Liberal learning has enormous power to shape lives. Consider Jon Mukand, a physician and poet, who was educated at Morris. Mukand was born in India and grew up in Red Lake Falls, Minnesota. The son of a doctor and an English teacher, he entered UMM in 1976 with interests in science and literature; his teachers encouraged him to pursue both. Each field shed new light and meaning on the other, and this "cross-fertilization between disciplines" was, for Mukand, one of the most important benefits of his liberal education: It made him the kind of doctor he is, he says. Mukand was still at UMM when his father died. Looking for solace, he began writing poetry and discovered that words, like medicine, have the power to ease pain and to heal. Later, as a medical student and young physician, his study of literature helped him imagine "the patient's, the relative's, or the nurse's point of view," and he wrote his first book. During his medical training, Mukand also completed graduate studies in writing and English. He has published four books, including Articulations: The Body and Illness in Poetry (University of Iowa Press), an anthology used in many medical schools. His literary work has been praised as a source of insight into the experience of illness and its effects on the lives of patients, families, and caregivers. Now medical director of the Southern New England Rehabilitation Center in Providence, Rhode Island, Mukand says the mind-opening perspectives of liberal learning helped him become "more of an empathic scientist, more self-aware, more psychologically sophisticated.

'Absolutely practical'

Mukand's story shows the value of a broad education, even as some argue for more specialized job training. "Liberal learning is absolutely practical and useful," says Sam Schuman, chancellor of the Morris campus and a Shakespearean scholar. Liberal education teaches students to think critically and to be lifelong learners. In a fast-changing world, where many of us will switch careers more than once, "[critical thinking and lifelong learning are] the most useful of all vocational skills." Liberal arts education also cultivates qualities of citizenship and character, contributing to the public good. "Free minds," Schuman says, "make for responsible citizens and enlightened leadership in a complex, democratic society."

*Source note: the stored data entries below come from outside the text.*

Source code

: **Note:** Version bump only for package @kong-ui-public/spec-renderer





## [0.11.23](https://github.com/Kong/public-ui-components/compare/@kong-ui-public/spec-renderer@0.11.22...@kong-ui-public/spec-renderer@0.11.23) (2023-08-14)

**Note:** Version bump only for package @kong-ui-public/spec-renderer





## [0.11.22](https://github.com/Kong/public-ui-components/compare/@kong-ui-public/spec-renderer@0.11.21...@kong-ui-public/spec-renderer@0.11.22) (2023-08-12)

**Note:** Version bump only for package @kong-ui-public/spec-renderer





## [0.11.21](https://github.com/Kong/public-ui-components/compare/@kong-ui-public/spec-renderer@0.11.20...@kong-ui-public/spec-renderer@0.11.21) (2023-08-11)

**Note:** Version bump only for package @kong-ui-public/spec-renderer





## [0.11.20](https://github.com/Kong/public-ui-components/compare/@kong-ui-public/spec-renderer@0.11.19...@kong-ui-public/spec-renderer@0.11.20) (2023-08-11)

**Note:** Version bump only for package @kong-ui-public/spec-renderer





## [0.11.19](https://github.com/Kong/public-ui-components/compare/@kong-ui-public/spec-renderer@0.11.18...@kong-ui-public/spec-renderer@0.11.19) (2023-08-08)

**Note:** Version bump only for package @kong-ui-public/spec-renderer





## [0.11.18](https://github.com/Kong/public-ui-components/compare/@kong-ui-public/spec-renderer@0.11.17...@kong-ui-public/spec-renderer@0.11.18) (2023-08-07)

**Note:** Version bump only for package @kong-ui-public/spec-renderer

Morris: a national leader among public liberal arts colleges

This fall, UMM, a small, residential college of about 1,900 students in the west central part of the state, was again ranked among the top five public liberal arts colleges in U.S. News and World Report's 2003 rankings of America's Best Colleges. UMM earns high marks for value, campus diversity, student achievements and commitment to teaching. The college's small size creates an intimate learning community where everybody knows one another, and students get a lot of individual attention from professors. All this adds up to "a liberal arts education as good as any Ivy League school," says Mukand, who also has degrees from Stanford and Brown Universities. And tuition is a fraction of the price of a comparable private liberal arts college. Says Schuman: "UMM is a rare institution in its ability to combine the quality, rigor, and small size of a top private liberal arts college with the accessibility and service ethic of a public institution."